Wednesday, August 31, 2016

Are we asking the right questions?

This week, #ILEdChat had a discussion on rethinking our grading practices. (You can see the archive of the chat here). Grading has always been, and I think will always be, a touchy subject. It has to do with the concept of a grade and what a grade means. Ideally, I think a grade should be a reflection of the level of mastery for the content or skill. One of my #ILEdChat partners, Linsy, pushed my thinking further with the reminder that it should be a reflection of mastery based on a predefined learning standard, outcome, skill, or target. This is an essential piece of the learning process for the students. We, as educators, need to make sure that the students know and understand expectations of their growth and development and we should NOT make them try to hit a moving target.

Grades seem terminal. They are final. Once that letter or number is inscribe in red ink on the top of the page, there is nothing that can be done to change it. This is why feedback should be the term that we are using with students. Feedback provides the students ideas on their attainment of mastery, areas where they can improve, and most importantly, a chance to activate those ideas and help their own thinking grow, develop, and change. This concept of feedback can be analogized to the use of a doctor. We go to the doctor to provide us with feedback on our current state of health. Recommendations are provided for improvement. Sometimes, something stronger, like medicine, is provided to help us move back towards the goal is we are off course. A grade seems more like the coroner performing an autopsy and saying "this poor guy should have changed X, Y, and Z a long time ago". There is a much longer blog post about formative and summative assessment in here, but we will get to that later.

Unfortunately, too many times grades end up representing either an attempt on completing an assignment, an arbitrary conversion of a look at that completion to a number out of ten, or the ability to hand in a piece of paper at a given time and date. I will admit, my thoughts have changed an evolved on this topic as my experiences have helped me learn throughout my years. I am not proud to admit it, but I have committed the above acts before. One of the most important things I have learned is that grades should not be a punishment.

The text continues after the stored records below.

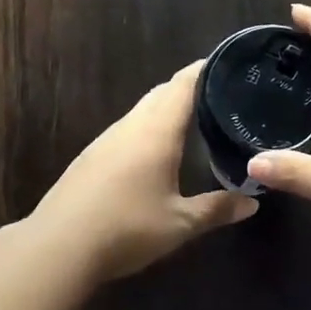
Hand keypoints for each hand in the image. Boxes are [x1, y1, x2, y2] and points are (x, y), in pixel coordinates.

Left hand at [31, 60, 258, 280]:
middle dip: (188, 87)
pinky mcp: (90, 157)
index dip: (205, 69)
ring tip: (191, 117)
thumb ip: (217, 209)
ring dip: (165, 107)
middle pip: (161, 93)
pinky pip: (127, 129)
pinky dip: (147, 127)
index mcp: (156, 130)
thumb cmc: (126, 227)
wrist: (58, 246)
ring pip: (141, 110)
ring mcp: (106, 140)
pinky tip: (154, 149)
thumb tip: (253, 203)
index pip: (183, 85)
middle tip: (218, 92)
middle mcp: (130, 126)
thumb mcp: (179, 224)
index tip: (227, 63)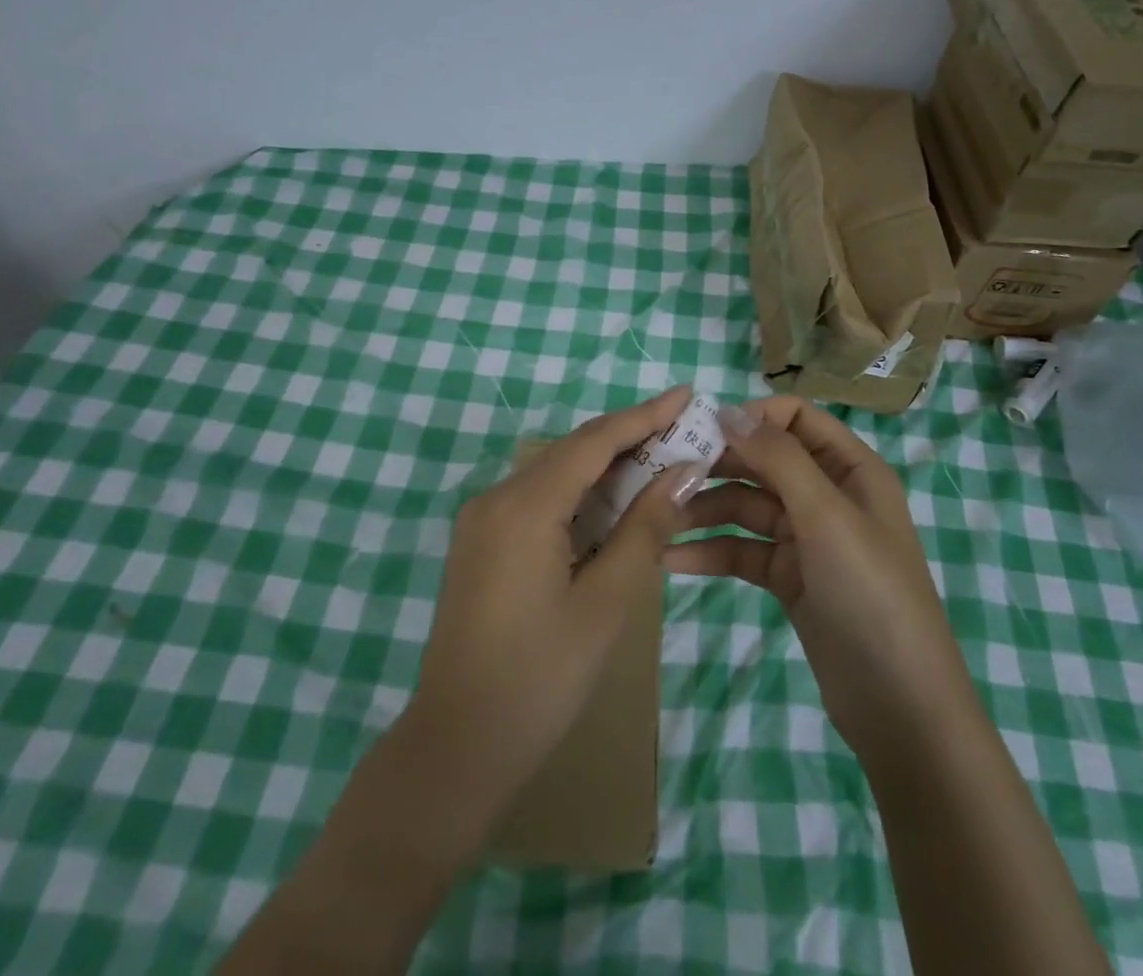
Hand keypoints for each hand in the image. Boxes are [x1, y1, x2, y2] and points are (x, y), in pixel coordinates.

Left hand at [399, 385, 708, 845]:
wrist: (455, 748)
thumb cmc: (541, 678)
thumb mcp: (606, 601)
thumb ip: (645, 528)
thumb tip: (683, 473)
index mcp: (525, 504)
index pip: (595, 440)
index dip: (644, 415)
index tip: (686, 394)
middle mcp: (497, 497)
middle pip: (573, 450)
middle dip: (629, 438)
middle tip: (684, 431)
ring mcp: (482, 520)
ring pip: (554, 473)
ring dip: (605, 467)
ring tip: (660, 460)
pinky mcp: (480, 543)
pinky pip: (537, 499)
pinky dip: (579, 494)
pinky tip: (613, 503)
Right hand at [668, 397, 974, 767]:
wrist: (900, 708)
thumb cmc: (871, 594)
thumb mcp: (827, 516)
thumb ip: (779, 458)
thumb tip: (730, 410)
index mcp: (851, 469)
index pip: (796, 418)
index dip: (752, 417)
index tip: (702, 430)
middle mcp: (828, 494)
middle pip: (764, 461)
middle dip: (718, 463)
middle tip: (664, 472)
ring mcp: (807, 538)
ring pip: (747, 506)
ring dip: (705, 509)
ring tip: (658, 517)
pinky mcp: (789, 578)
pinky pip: (743, 551)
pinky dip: (711, 551)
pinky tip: (670, 559)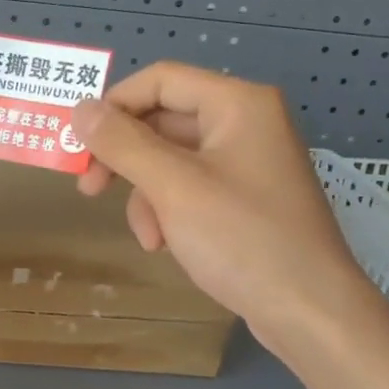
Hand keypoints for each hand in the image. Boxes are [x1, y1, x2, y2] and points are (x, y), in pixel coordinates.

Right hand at [70, 63, 371, 357]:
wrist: (309, 309)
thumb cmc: (242, 239)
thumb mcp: (173, 188)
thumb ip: (123, 144)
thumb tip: (80, 109)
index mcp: (237, 104)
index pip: (160, 79)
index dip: (114, 105)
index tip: (78, 144)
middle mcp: (246, 123)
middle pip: (164, 121)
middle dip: (125, 158)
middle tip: (88, 188)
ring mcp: (248, 163)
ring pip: (172, 161)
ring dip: (147, 195)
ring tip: (148, 238)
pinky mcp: (246, 200)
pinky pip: (192, 189)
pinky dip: (170, 212)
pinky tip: (166, 245)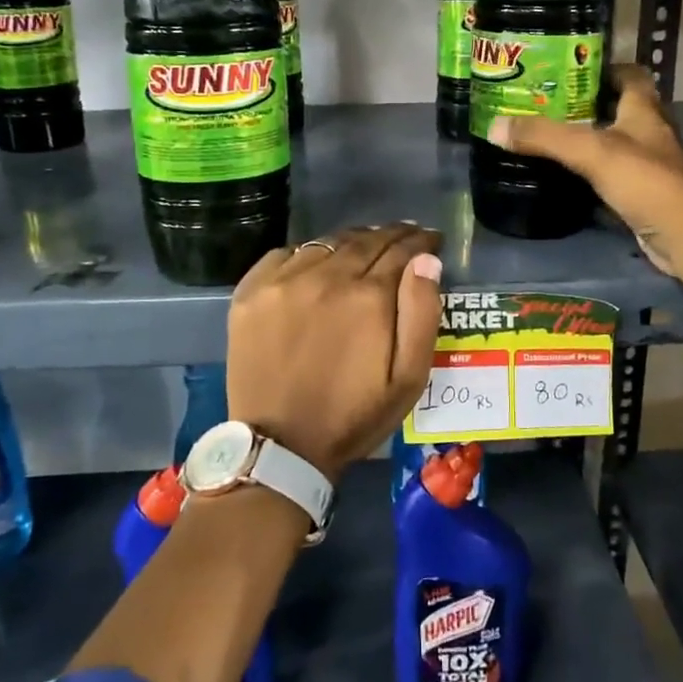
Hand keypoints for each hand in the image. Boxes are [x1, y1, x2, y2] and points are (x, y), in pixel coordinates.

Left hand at [225, 224, 443, 480]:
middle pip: (364, 240)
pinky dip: (307, 254)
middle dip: (390, 235)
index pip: (401, 251)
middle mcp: (325, 277)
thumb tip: (427, 261)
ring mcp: (283, 281)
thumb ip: (422, 313)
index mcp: (367, 297)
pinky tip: (316, 266)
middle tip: (403, 237)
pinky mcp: (251, 291)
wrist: (280, 446)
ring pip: (326, 244)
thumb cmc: (353, 416)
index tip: (431, 239)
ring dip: (351, 242)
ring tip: (363, 248)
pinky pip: (286, 254)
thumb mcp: (408, 378)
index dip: (420, 242)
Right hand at [485, 66, 682, 273]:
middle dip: (589, 104)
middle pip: (621, 108)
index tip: (572, 69)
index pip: (632, 75)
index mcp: (644, 110)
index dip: (606, 68)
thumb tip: (495, 126)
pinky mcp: (644, 194)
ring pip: (617, 142)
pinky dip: (594, 171)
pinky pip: (614, 173)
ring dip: (591, 138)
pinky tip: (569, 175)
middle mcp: (650, 132)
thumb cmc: (643, 180)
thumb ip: (544, 137)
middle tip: (548, 103)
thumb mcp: (589, 151)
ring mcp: (650, 165)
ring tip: (551, 136)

In a different chat, educators were continuing the conversation about grading and one of the questions that came up was what policies about what type of grading practices motivate students to work harder and want to improve and learn more? It was the idea of altering a grading policy to improve student motivation instantly provoked to ideas:

  1. Tougher punishments will prevent crime -- While I think this may hold true for those afraid of the punishment, it clearly does not work for all. Education needs to be for all...not just those who "play school well".
  2. This was the other idea...

Img Src:


After I chuckled and winced at my ability to amuse myself, I had the thought: Are we asking the right question? Why are we trying to find more stringent ways of reviewing work to improve student motivation to want to do better? Let's alter our own thinking and try something different...

Let's change our question to what kind of assessments/learning opportunities will provide students a method they choose to demonstrate their level of mastery? What if we provided more authentic learning opportunities than the summative/final multiple choice exam, with little or no opportunity for improvement?

I would think that if students have a voice in their learning and in how they demonstrate that learning, the motivation takes care of itself. The examples abound in standards based learning, genius hour, passion projects, choose-your-own-adventure learning. The variety of potential products from students might seem overwhelming, but this is where we go back to the initial idea of the purpose of a grade: "a measurement of student attainment at a predetermined point of predetermined skills" (quoted from Linsy Stumpenhorst on Twitter, 8/29/16).

The variety can be as wide as the day is long, but the expectations for the work can be clearly define in rubrics that provide support to the students in how to demonstrate their learning. There should be check-ups (doctor analogy again) with the students to monitor their progress, provide support, and, in more severe cases, some medication (intervention, resources, additional structure).

Let's see if we can change our question to achieve the desired outcomes.